Quoted from the post:
I saw that they have another exhibition coming up: the works of the acclaimed (but unpronounceable) Australian Aboriginal artist Emily Kame Kngwarreye.
Kngwarreye, who died in 1996, was a remarkable figure. She is often claimed to have been a creative genius. Which is remarkable given that she only started to paint in her late 70s. She had lived her whole life in Utopia, a tiny outpost in the blistering Western deserts, which in the 1980s improbably blossomed into a vital centre for Aboriginal art. Her abstract, colorful works were much-coveted by collectors, breaking sales records. She was the first Aboriginal artist to sell a painting for over a million US dollars. The money, controversially, was ploughed almost entirely back into her extended family and community, where it was shared. At one point ashe was buying a car a week for her relatives and singlehandedly providing for half the town. She died with little money herself, leading to accusations that she had been exploited both by white art dealers and by her own community, although others argued back that this was to misunderstand the sharing nature of Aboriginal culture, with its emphasis on group ownership of resources.
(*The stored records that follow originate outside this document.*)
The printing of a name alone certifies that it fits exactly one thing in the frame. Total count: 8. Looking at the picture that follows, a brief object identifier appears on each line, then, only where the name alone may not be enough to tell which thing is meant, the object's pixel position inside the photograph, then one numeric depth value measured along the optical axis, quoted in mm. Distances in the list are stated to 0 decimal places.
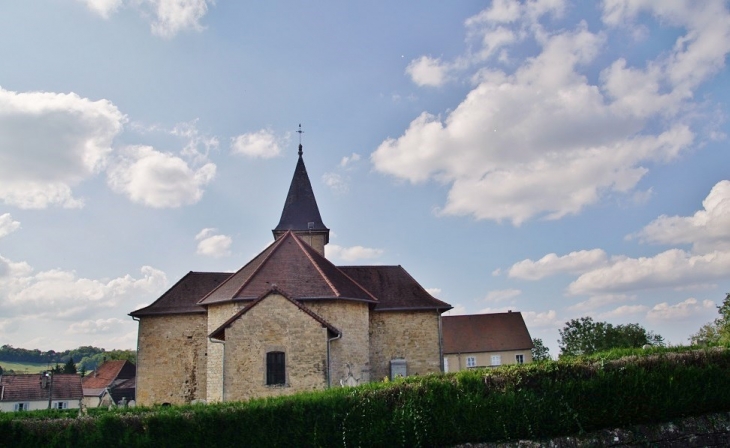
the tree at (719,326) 33719
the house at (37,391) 52875
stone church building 17062
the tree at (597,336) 41938
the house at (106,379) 56844
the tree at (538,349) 47788
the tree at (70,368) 71438
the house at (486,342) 46438
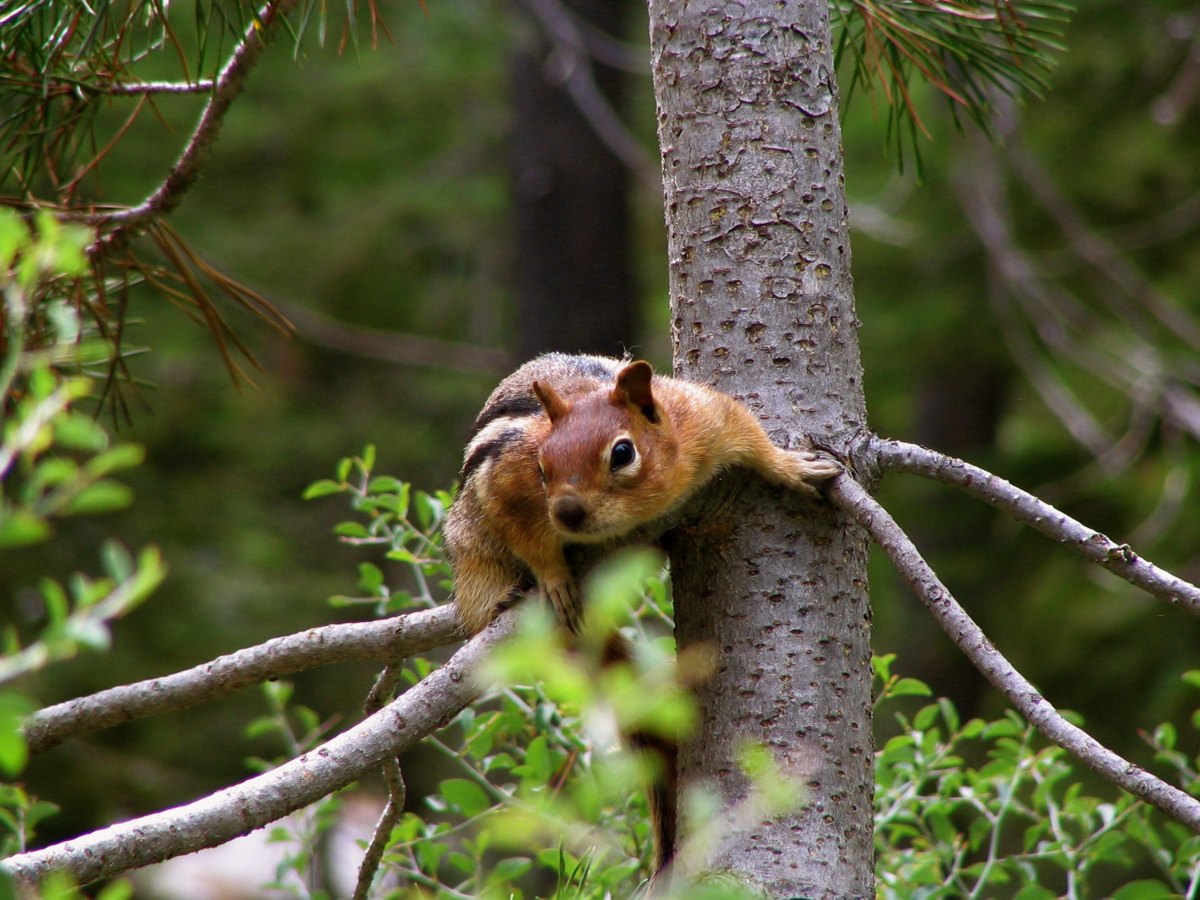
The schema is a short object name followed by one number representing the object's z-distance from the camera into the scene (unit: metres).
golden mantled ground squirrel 5.04
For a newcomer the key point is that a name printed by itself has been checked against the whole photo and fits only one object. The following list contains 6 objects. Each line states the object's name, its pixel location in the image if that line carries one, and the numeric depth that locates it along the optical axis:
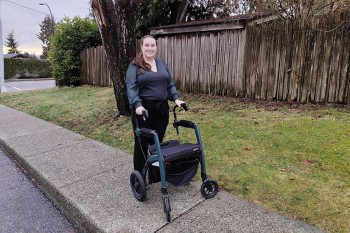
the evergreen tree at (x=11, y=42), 81.31
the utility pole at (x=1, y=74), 17.30
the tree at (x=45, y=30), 80.06
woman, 3.20
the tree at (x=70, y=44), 14.10
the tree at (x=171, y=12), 15.25
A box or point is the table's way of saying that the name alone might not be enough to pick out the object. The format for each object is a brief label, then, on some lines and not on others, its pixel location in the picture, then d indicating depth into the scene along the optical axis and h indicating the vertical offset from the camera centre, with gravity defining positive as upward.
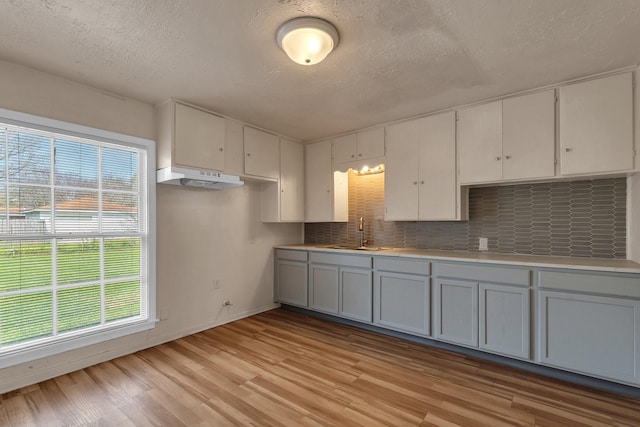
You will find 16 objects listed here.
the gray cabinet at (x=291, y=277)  4.14 -0.92
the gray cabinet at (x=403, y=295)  3.08 -0.89
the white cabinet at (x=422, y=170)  3.22 +0.47
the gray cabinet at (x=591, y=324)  2.17 -0.85
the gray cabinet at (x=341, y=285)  3.53 -0.90
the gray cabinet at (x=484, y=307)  2.56 -0.86
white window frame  2.33 -0.38
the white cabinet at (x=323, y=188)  4.20 +0.35
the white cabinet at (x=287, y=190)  4.16 +0.31
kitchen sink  3.80 -0.47
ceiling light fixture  1.81 +1.08
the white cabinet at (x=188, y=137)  3.01 +0.78
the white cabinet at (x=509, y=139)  2.69 +0.69
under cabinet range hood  2.87 +0.34
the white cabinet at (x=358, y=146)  3.75 +0.86
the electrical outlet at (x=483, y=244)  3.29 -0.35
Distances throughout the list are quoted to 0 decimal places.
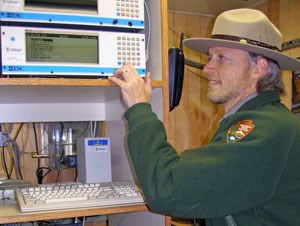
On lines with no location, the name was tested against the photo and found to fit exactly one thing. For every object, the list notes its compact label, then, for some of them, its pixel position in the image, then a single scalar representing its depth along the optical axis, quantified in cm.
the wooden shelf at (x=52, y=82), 97
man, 82
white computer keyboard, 97
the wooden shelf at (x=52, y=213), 92
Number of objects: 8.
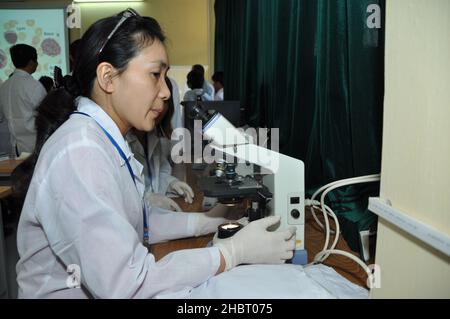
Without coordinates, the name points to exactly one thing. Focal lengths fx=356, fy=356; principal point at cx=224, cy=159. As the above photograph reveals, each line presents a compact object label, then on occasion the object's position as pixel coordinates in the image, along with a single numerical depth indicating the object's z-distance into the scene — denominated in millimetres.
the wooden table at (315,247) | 881
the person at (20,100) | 3041
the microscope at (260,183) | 896
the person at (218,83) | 4650
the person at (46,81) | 3975
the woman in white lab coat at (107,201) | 632
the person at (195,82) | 4170
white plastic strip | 509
Regardless, Kngwarreye is remembered today as one of Australia’s greatest artists. In fact, advocates of Aboriginal art often compare her to a contemporary Picasso. It is claimed that in time, her work will be remembered as some of the greatest and most significant of any artist in the Twentieth century, anywhere. But seeing as art is so subjective, and modern art even more difficult for the average person to interpret, and Aboriginal modern art doubly so, who really knows?